*TEXT SHOWN*.
Britain has moved up two places to 3rd position on the biannual RECAI attractiveness index for renewable power investment, compiled by management consultants EY.

The UK and fourth-placed Germany feature among strong European climbers including Spain, Denmark & Ireland, identified in the influential assessment of investment environments favouring green power, and released this morning.

Britain’s advance in six months from fifth, now stepping onto the podium behind an unchanged USA and China, is due to this nation’s investment bonanza in power storage, and to floating wind farms winning big in recent auctions such as ScotWind.

In January floating structures soon to dot Scottish waters scored over 50% of 24.8GW capacity awarded. Close to £700m of option leasing fees will arise from 17 winning projects, analysts Ben Warren & Arnaud de Giovanni note.

More will follow. Due for award in coming weeks, Round 4 of D-BEIS’s CfD auctions will the biggest yet, its budget of £285 million targeting 12GW of new UK-wide capacity.

*INFORMATION SHOWN*.
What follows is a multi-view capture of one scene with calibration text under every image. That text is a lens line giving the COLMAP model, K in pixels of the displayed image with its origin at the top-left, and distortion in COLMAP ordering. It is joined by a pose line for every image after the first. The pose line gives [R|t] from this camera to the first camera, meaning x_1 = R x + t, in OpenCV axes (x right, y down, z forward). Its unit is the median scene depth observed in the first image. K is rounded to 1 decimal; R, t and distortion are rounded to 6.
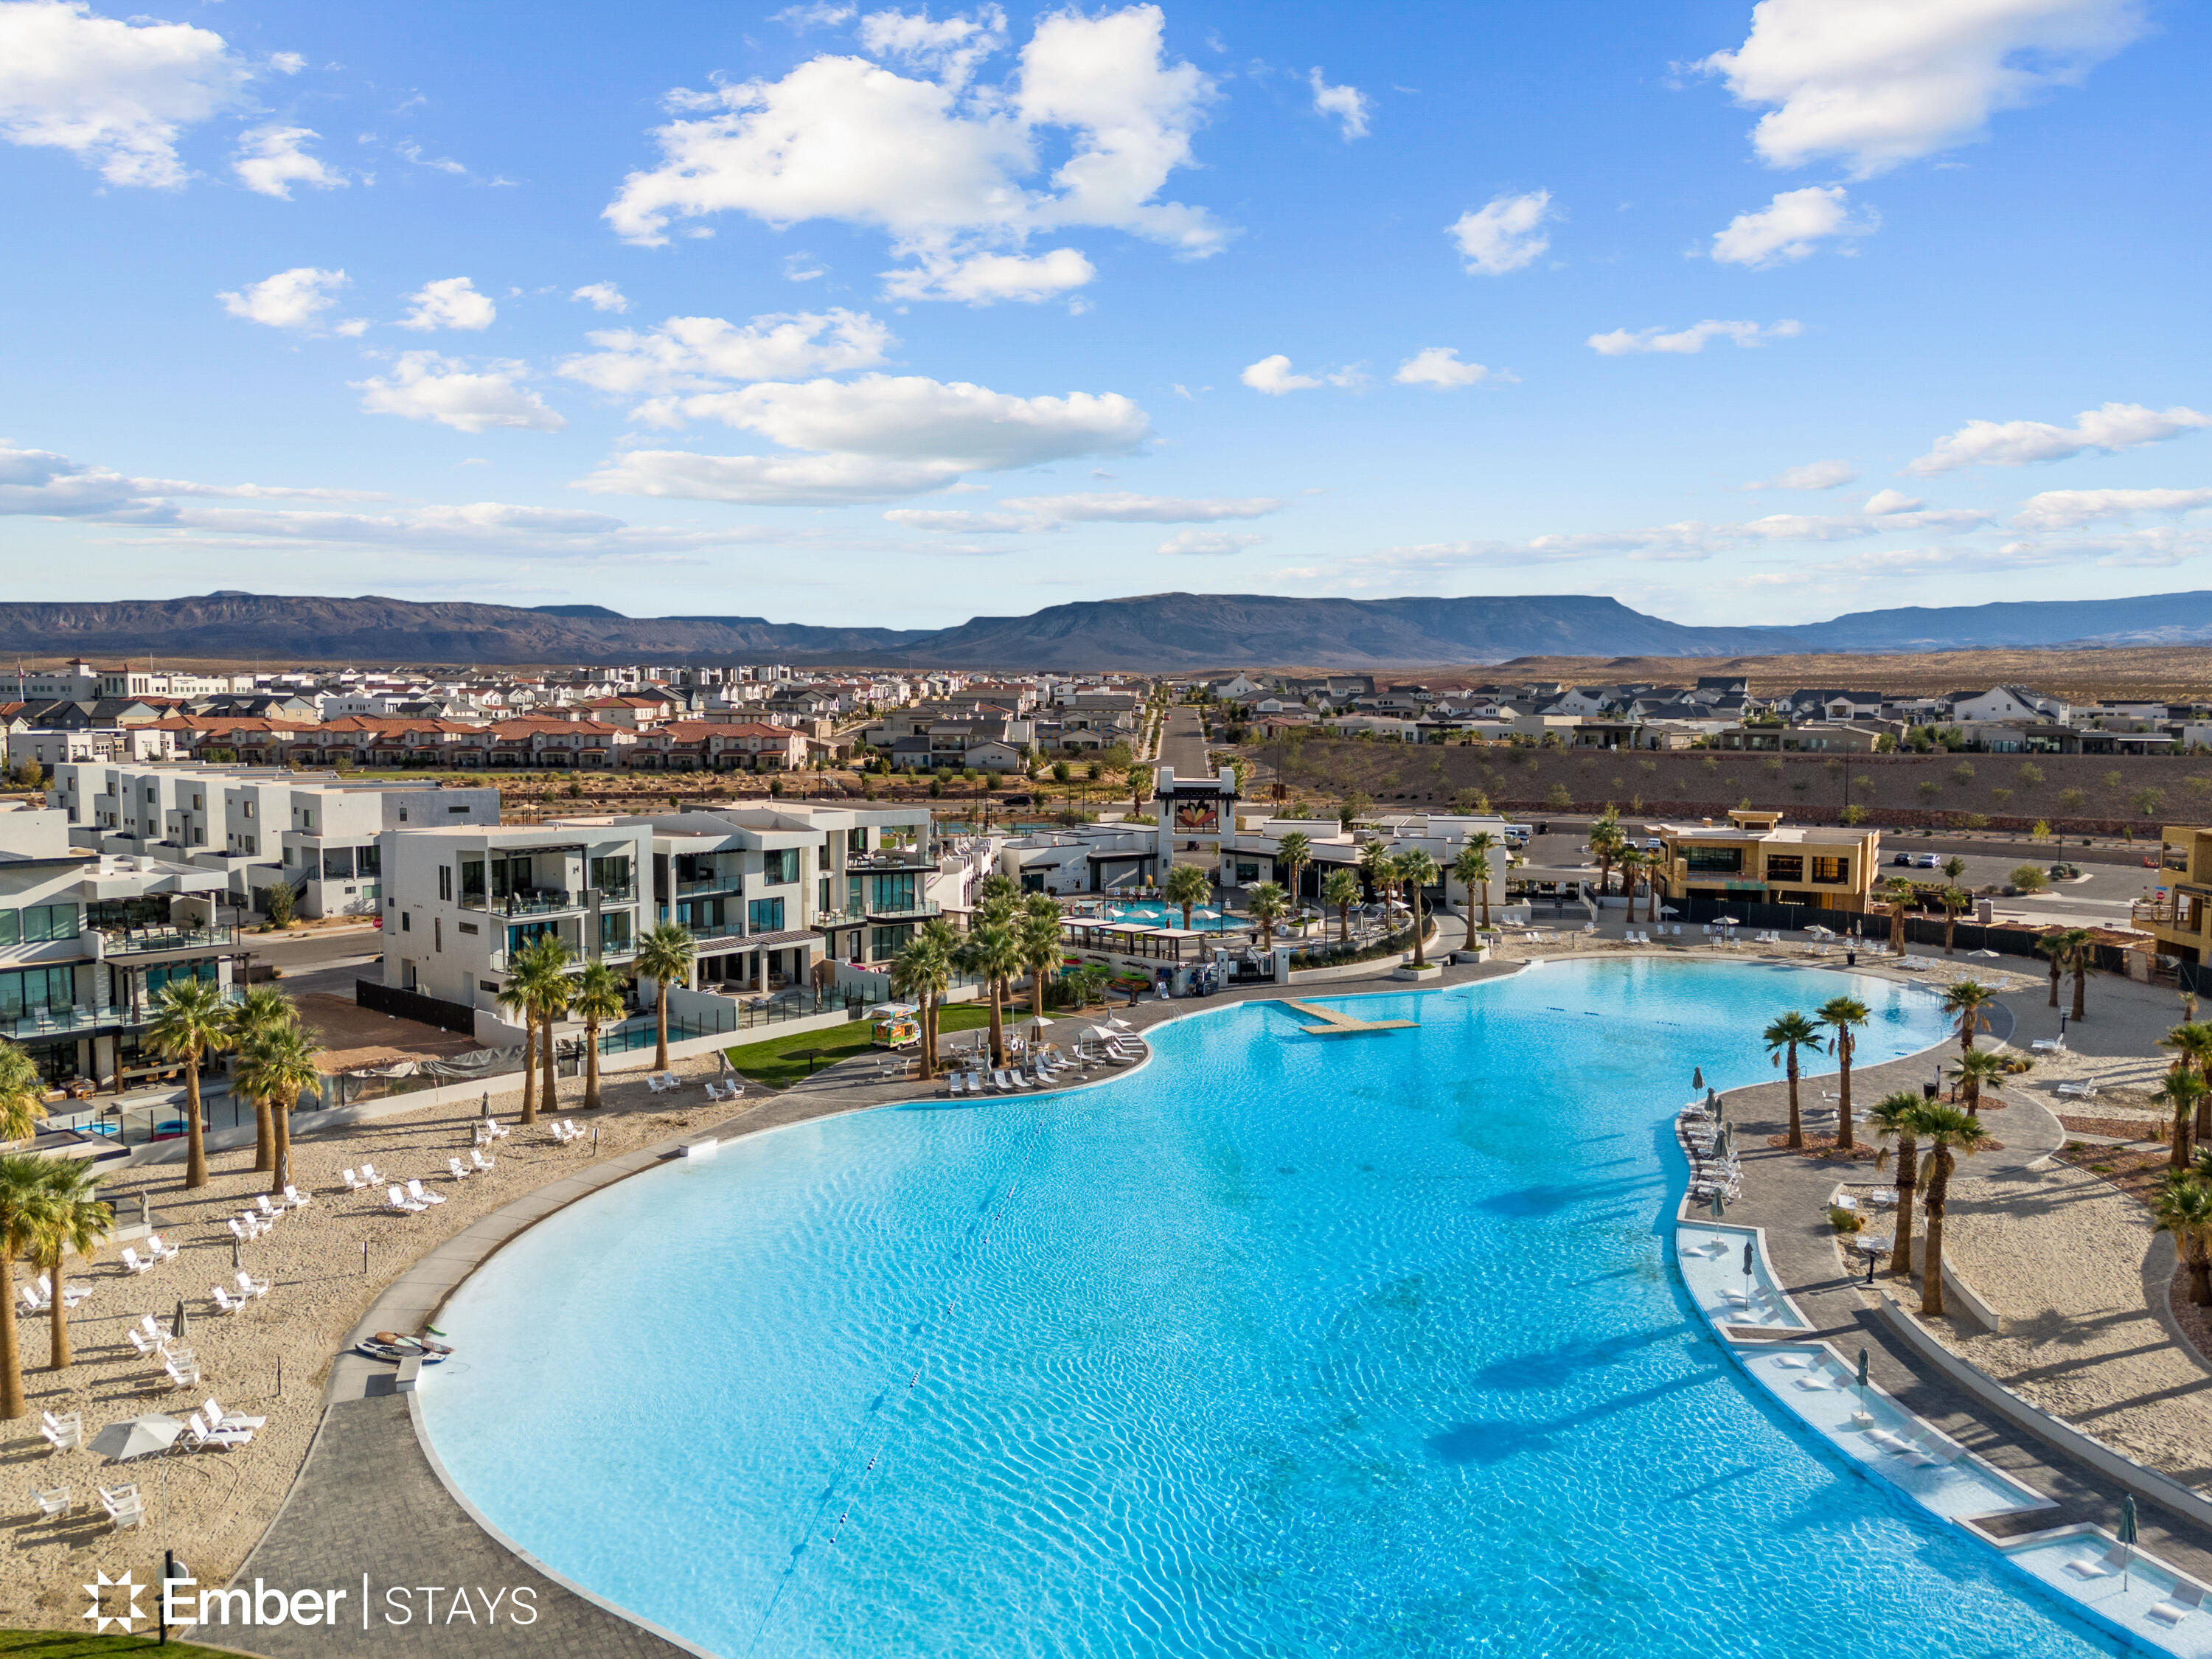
lens RADIAL K [[1684.1, 0, 1098.2], [0, 1684.1, 826.4], [0, 0, 1]] dist [0.015102, -0.002336]
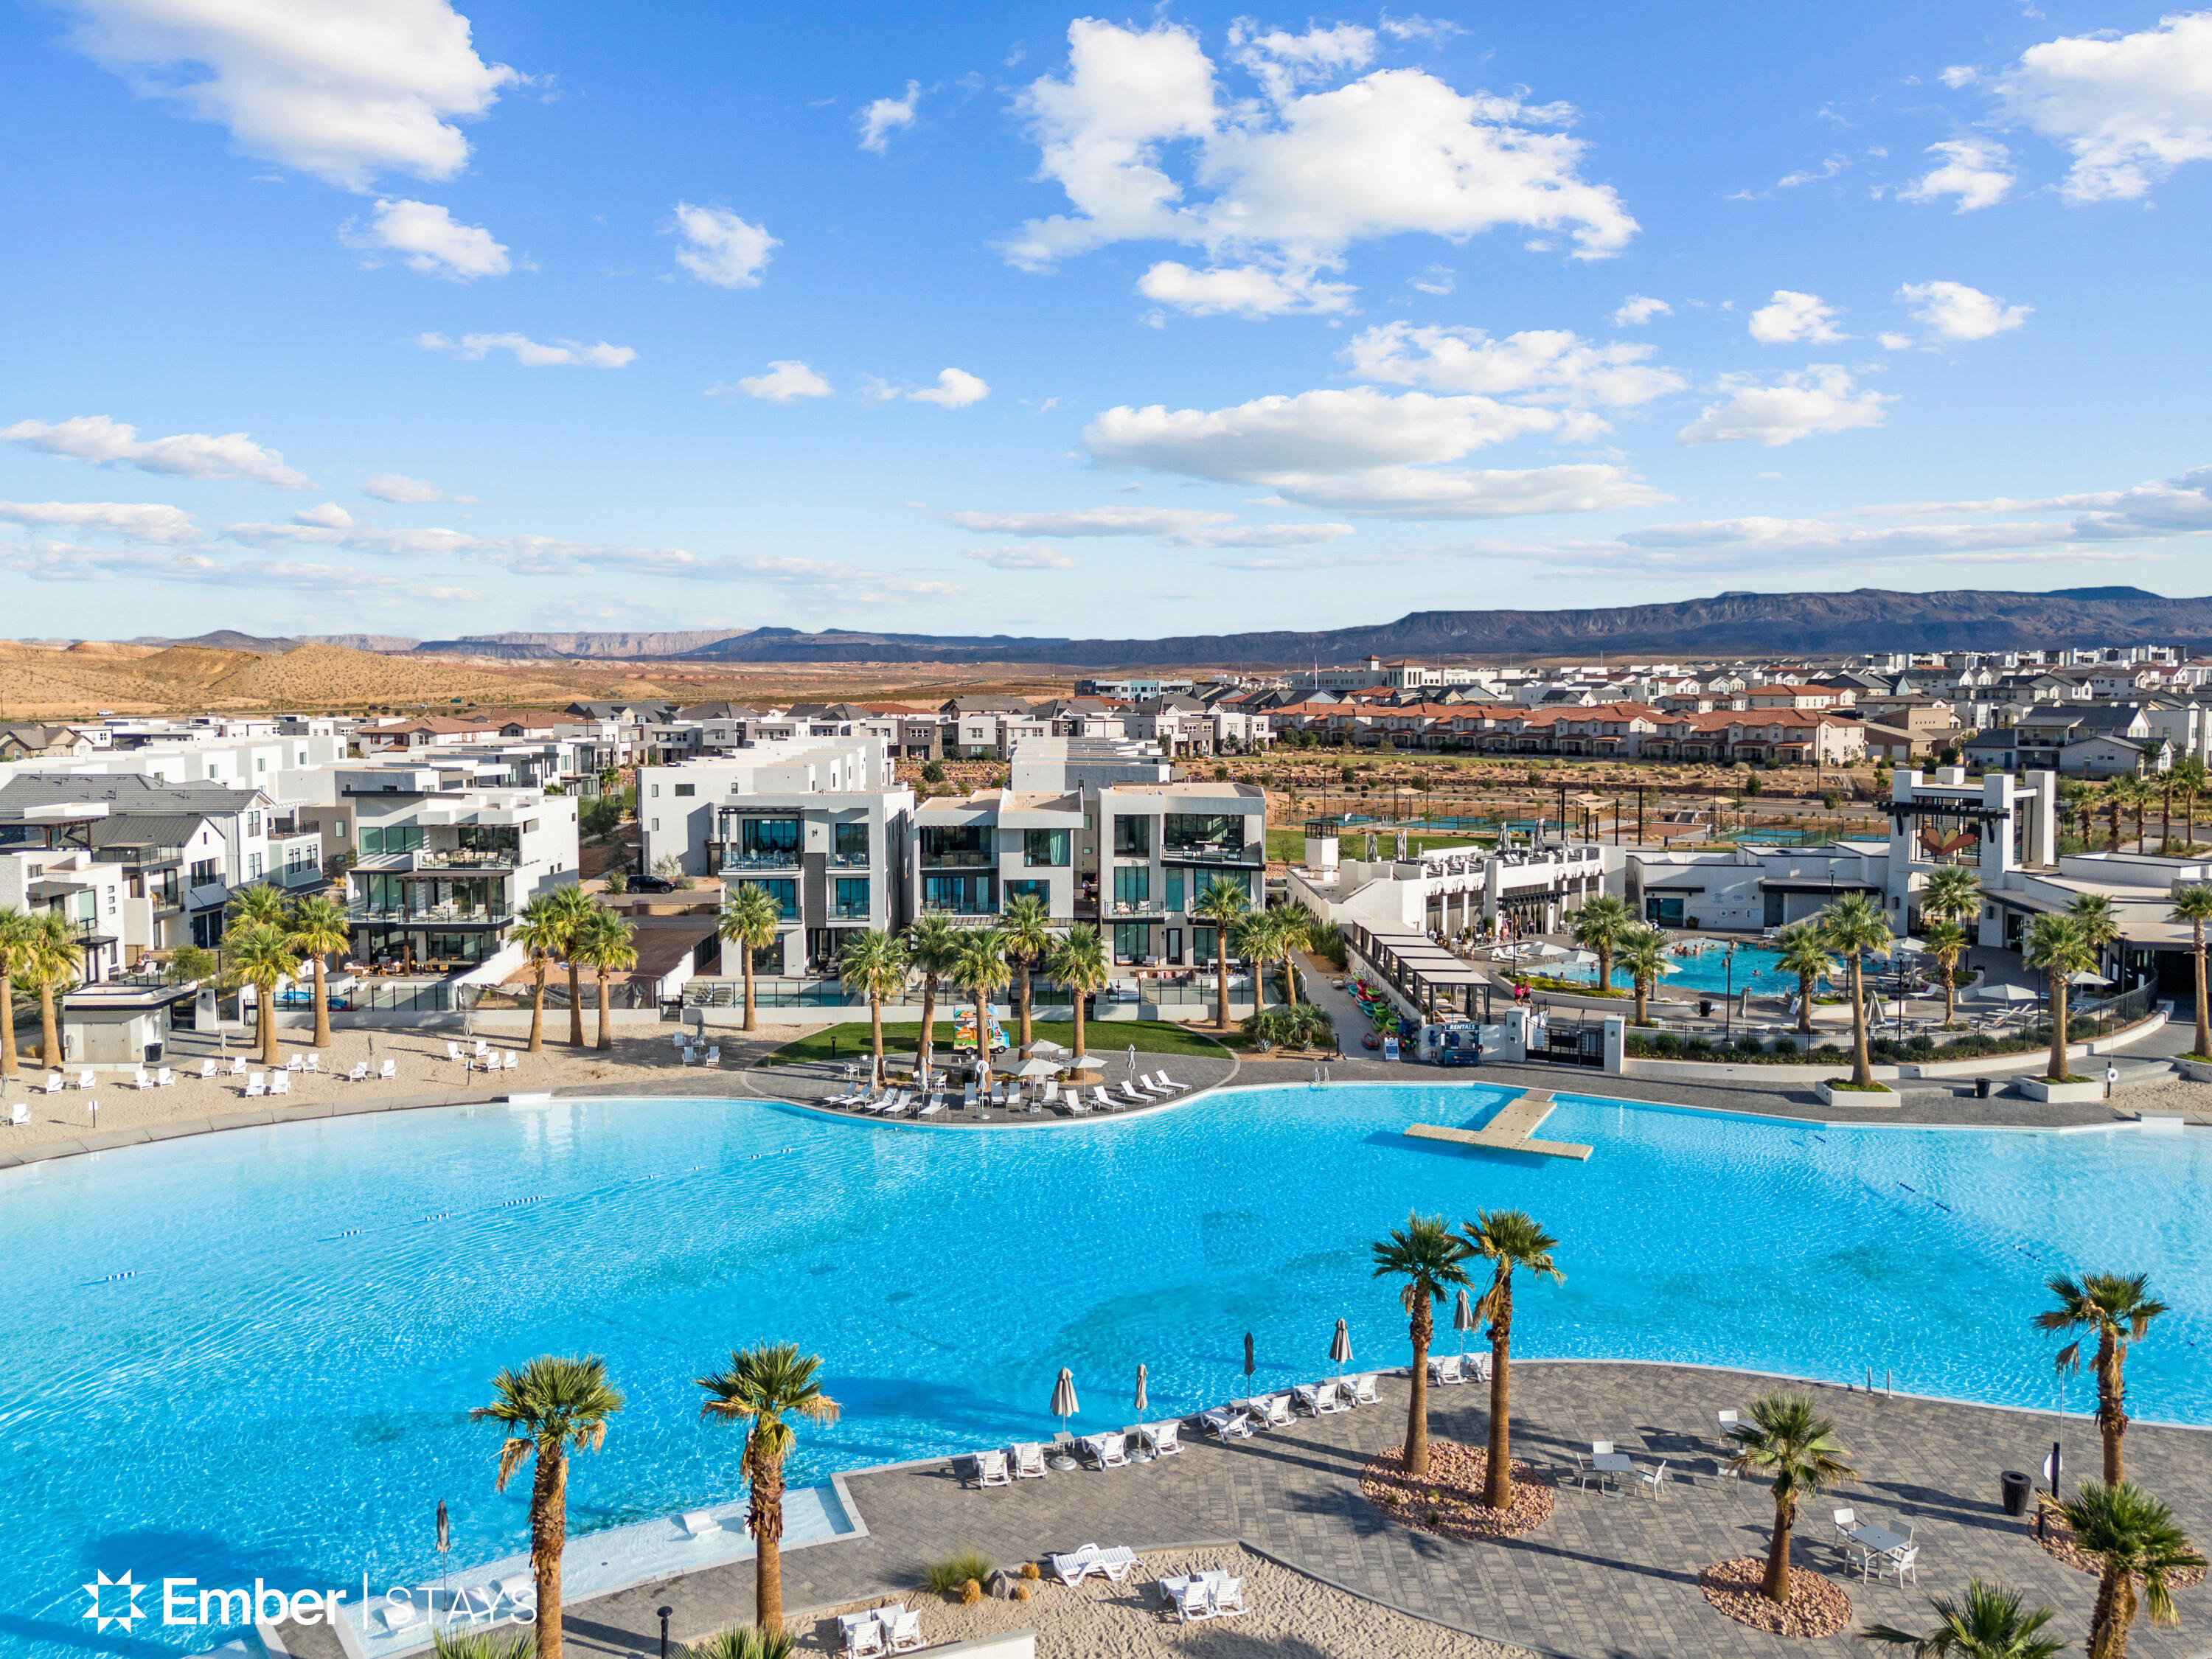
lens RADIAL K [[1684.1, 0, 1110.8], [0, 1684.1, 833.7], [0, 0, 1]] dist [0.015102, -0.002336]
pose [[0.638160, 0.061347, -0.767456, 0.236397], [-0.056978, 0.997850, 0.032385, -0.006989], [0.767792, 0.023061, 0.640284, 0.187426]]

*PROMPT 1*. According to the RECAI article, which two countries are ranked ahead of Britain on the index?
*PROMPT 2*. Reproduce the passage of the RECAI article starting at "The UK and fourth-placed" and ending at "new UK-wide capacity.".
The material has no connection to the RECAI article.

*RESPONSE AREA 1*. The USA and China.

*RESPONSE AREA 2*.
The UK and fourth-placed Germany feature among strong European climbers including Spain, Denmark & Ireland, identified in the influential assessment of investment environments favouring green power, and released this morning.

Britain’s advance in six months from fifth, now stepping onto the podium behind an unchanged USA and China, is due to this nation’s investment bonanza in power storage, and to floating wind farms winning big in recent auctions such as ScotWind.

In January floating structures soon to dot Scottish waters scored over 50% of 24.8GW capacity awarded. Close to £700m of option leasing fees will arise from 17 winning projects, analysts Ben Warren & Arnaud de Giovanni note.

More will follow. Due for award in coming weeks, Round 4 of D-BEIS’s CfD auctions will the biggest yet, its budget of £285 million targeting 12GW of new UK-wide capacity.